When you read a Nadeem Aslam novel, you sink in the words. You cherish the writing, and let the plot linger with you way after the book is over. Nadeem Aslam was introduced to me by a friend, when he gifted me a copy of, “Maps for Lost Lovers” and I remember reading it in one night. I was hooked. There was no way I was going to go to sleep without finishing the book. The same happened when I started reading, “The Wasted Vigil”.
“The Wasted Vigil” is not a new book however that does not matter. Moreover it is quite difficult to write a book about Afghanistan and deal with its history of the last thirty-odd years. I have read a lot of books on Afghanistan and its condition, however this one has been very different (rather handled quite well) and written like a dream.
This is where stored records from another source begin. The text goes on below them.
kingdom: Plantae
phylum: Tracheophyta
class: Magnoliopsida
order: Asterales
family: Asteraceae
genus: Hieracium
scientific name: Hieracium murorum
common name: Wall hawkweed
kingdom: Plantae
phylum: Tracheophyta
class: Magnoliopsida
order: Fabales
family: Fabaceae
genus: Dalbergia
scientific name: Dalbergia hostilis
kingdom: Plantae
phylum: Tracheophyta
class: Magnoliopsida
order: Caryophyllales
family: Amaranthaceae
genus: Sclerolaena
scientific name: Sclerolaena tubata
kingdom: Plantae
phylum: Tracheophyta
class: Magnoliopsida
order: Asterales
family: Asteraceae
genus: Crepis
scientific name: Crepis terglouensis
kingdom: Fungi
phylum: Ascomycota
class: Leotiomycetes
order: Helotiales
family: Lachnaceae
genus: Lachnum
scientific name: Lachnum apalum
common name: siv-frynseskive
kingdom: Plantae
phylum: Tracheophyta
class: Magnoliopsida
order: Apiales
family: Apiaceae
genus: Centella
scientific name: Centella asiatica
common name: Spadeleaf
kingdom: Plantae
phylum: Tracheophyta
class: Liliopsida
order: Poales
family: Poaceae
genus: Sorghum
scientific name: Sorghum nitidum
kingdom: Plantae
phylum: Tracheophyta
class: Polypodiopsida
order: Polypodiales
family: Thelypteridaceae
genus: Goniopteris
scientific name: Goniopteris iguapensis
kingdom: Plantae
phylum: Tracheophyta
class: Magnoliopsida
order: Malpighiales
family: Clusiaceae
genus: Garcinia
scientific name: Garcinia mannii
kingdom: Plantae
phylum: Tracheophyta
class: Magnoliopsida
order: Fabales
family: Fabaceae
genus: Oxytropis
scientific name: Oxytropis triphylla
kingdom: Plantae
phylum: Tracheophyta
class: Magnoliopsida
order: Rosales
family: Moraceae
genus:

The book is set in present Afghanistan and includes a band of diverse characters. An English Ex-Pat, his Afghani wife and daughter, and the stories from their village form the backdrop of the story. To this, other characters are added – An American Ex-Spy, the sister of a dead Soviet from the 80’s, an American Special Forces agent, and a young Jihadi and two Afghan “warlords” (which is the most interesting in my opinion), complete the tapestry of this book. The action in the book takes place at Marcus’s house (The Englishman). Lara arrives there one fine day in search of her brother and the drama unfolds. The others arrive one after the other in search of someone or something. This is the premise of the book.
What I loved about the book was of course the way it was written but also the way the characters are etched throughout, from beginning to the end, no one is out of place. There are some astoundingly beautiful sentences, though at times (rarely) I felt they somehow did not add to the narrative as whole. Nonetheless, I enjoyed them a lot and here are some striking examples:
“All those who love know exactly the limit they’re prepared to go to. They know exactly what is required.”
“On the journey towards the beloved, you live by dying at every step”
“How keen everyone is to make this world their home forgetting its impermanence It’s like trying to see and name constellations in a fireworks display.”
The literary and historical references in the book are bang on and make a lot of sense when read from an overall perspective. The narrative moves back and forth from one person to another and that at times presents a problem reading the book, however before you know it, you will get used to the style of writing.
The threads are connected with great care throughout the book. The socio-economic lay of the land is described intricately and gives the reader a sense of place and time. No sides are taken and no judgments are made. That is probably the best way to approach this book while reading it as well. All I can say is that I enjoyed this book a lot, despite not agreeing to certain parts. A great read for sure. Intense and thought-provoking.